Lohr defined sustainability as involving three Es: environment, economics and social equity. Some of the practices were widespread, such as vineyards making their own compost instead of using petro-chemical fertilisers. The last factor included how well wine estates treated their staff. “We find we get more support from our community because people feel that we are taking care of the environment.”
Lohr noted that US President Donald Trump “says climate change does not exist” but “as farmers we know it does exist”. Because of changing conditions, Lohr said, the Napa Valley was seriously considering whether it would be possible to grow Cabernet Sauvignon, for which the area is famous, half a century from now.
Olga Bussinello, Director of the Consortium for the Tutelage of Valpolicella Wines (the Valpolicella Wine Board), said it had become urgent to find ways to protect and conserve resources and the environment.
Bussinello said the consortium’s RRR protocol – Reduce, Respect, Retrench – announced two years ago was designed to protect the environmental balance of Valpolicella, the wine region known worldwide for producing Amarone. The meeting took place a day before the 50th anniversary of Amarone Anteprima, the annual release of the new vintage of Amarone, in Verona, the city of Shakespeare’s Romeo and Juliet.

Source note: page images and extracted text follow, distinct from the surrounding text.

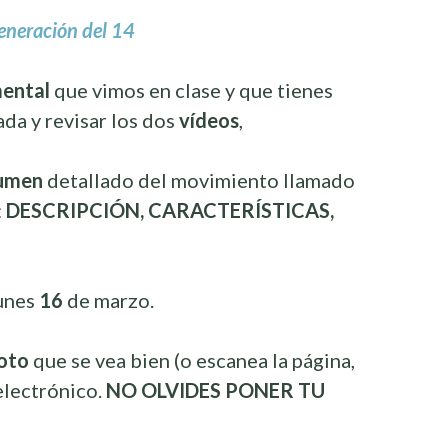
eneración del 14
ental
que vimos en clase y que tienes
da y revisar los dos
vídeos
,
umen
detallado del movimiento llamado
:
DESCRIPCIÓN, CARACTERÍSTICAS,
unes
16
de marzo.
oto
que se vea bien (o escanea la página,
electrónico.
NO OLVIDES PONER TU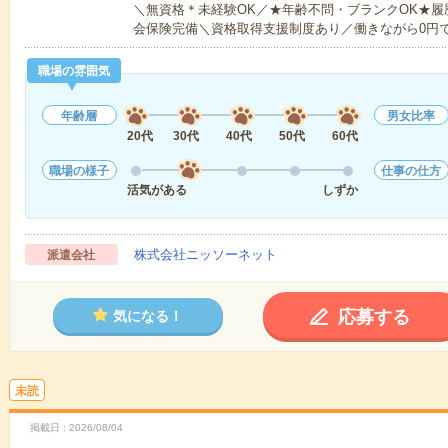
＼無資格＊未経験OK／★年齢不問・ブランクOK★履
会保険完備＼資格取得支援制度あり／働きながら0円
職場の雰囲気
年齢層
男女比率
20代
30代
40代
50代
60代
職場の様子
仕事の仕方
活気がある
しずか
株式会社ニッソーネット
派遣会社
応募する
気になる！
未読
掲載日
2026/08/04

James Hook, an agronomist in Australia’s McLaren Vale wine region, represented Sustainable Australia Winegrowing at the conference. McLaren Vale was the first region in Australia to adopt the group’s sustainability criteria.

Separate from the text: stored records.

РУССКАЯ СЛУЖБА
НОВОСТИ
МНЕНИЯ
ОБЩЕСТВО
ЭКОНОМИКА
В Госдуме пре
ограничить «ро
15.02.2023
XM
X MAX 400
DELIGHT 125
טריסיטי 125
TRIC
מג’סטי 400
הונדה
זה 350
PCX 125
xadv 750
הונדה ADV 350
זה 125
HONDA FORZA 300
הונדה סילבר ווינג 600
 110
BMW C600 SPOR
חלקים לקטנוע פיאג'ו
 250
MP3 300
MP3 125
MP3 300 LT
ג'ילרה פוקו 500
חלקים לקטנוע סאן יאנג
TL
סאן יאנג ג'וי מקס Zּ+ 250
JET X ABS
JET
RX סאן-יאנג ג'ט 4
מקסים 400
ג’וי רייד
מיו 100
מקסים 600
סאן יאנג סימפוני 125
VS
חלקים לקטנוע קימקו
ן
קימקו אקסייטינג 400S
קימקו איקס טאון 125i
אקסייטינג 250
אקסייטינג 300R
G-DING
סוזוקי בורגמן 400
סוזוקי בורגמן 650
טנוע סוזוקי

About 16 per cent of McLaren Vale vineyards had been certified organic, he said. “Because Australia is such a dry place, we have to manage water carefully. Economics have forced us to be very careful with water.”
“McLaren Vale has vines that are more than 140 years old which must be protected. Heat waves are our main issue with climate change.” Vineyards managed by adapting canopy systems, and planting vines from southern Italy that could cope with extreme heat.

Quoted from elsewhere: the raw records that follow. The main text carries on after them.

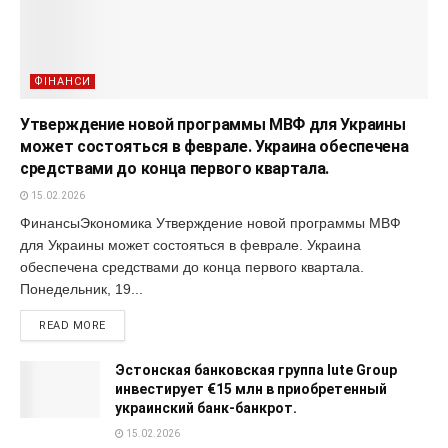
ФІНАНСИ
Утверждение новой программы МВФ для Украины
может состояться в феврале. Украина обеспечена
средствами до конца первого квартала.
15.02.2026
ФинансыЭкономика Утверждение новой программы МВФ
для Украины может состояться в феврале. Украина
обеспечена средствами до конца первого квартала.
Понедельник, 19...
READ MORE
Эстонская банковская группа Iute Group
инвестирует €15 млн в приобретенный
украинский банк-банкрот.
15.02.2026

Steve Lohr of California said his company used shade cloth to protect grapes. These allowed about 60 per cent of the light to get through and kept grape temperatures below 37C, the point at which grapes can be damaged by heat. “This is expensive but we get better quality berries.”
In California the industry averaged about six or seven litres of water to make one litre of wine. At the J. Lohr vineyard, Steve Lohr said, by 2012 they had managed to bring that figured down to two litres of water to make one litre of wine. “Saving water became a culture and we had contests to find ways to use less water.”
Row orientation for vines represents another way to be sustainable. Vines should be planted on a north-south orientation in cool climates because this approach increases sun exposure. But in hot climates such as Australia and South Africa, an east-west row orientation is better because vines are less likely to be burned. East-west is considered best for California.
Sustainable Winegrowing New Zealand follows recommendations and guidelines issued by the International Organisation of Vine and Wine. Its program ensures members meet international standards for sustainability practices while helping the environment, businesses and local communities to thrive.
This program was introduced commercially in 1997 and has been adopted by grape growers across the country. Sustainable winery certification standards were established in 2002.
Stephanie Bolton, director of the LODI Rules for Sustainable Winegrowing Commission in California, also addressed the conference, which attracted about 1,000 delegates.
Her organisation began in 1992 when local growers chose to tax themselves to pay for sustainability. More than 200 growers had become certified since then, many using online self-assessment tools. “We plan for the next 100 years, not just the next few years.”
California had introduced a major education program for growers for saving water and she noted that cover crops represented an excellent way to conserve water and ensure vines were properly irrigated.
Wine menu in the United States now indicate that wines come from certified sustainable vineyards. Increasing numbers of people appear willing to pay a little extra for sustainable wines, Steve Lohr said.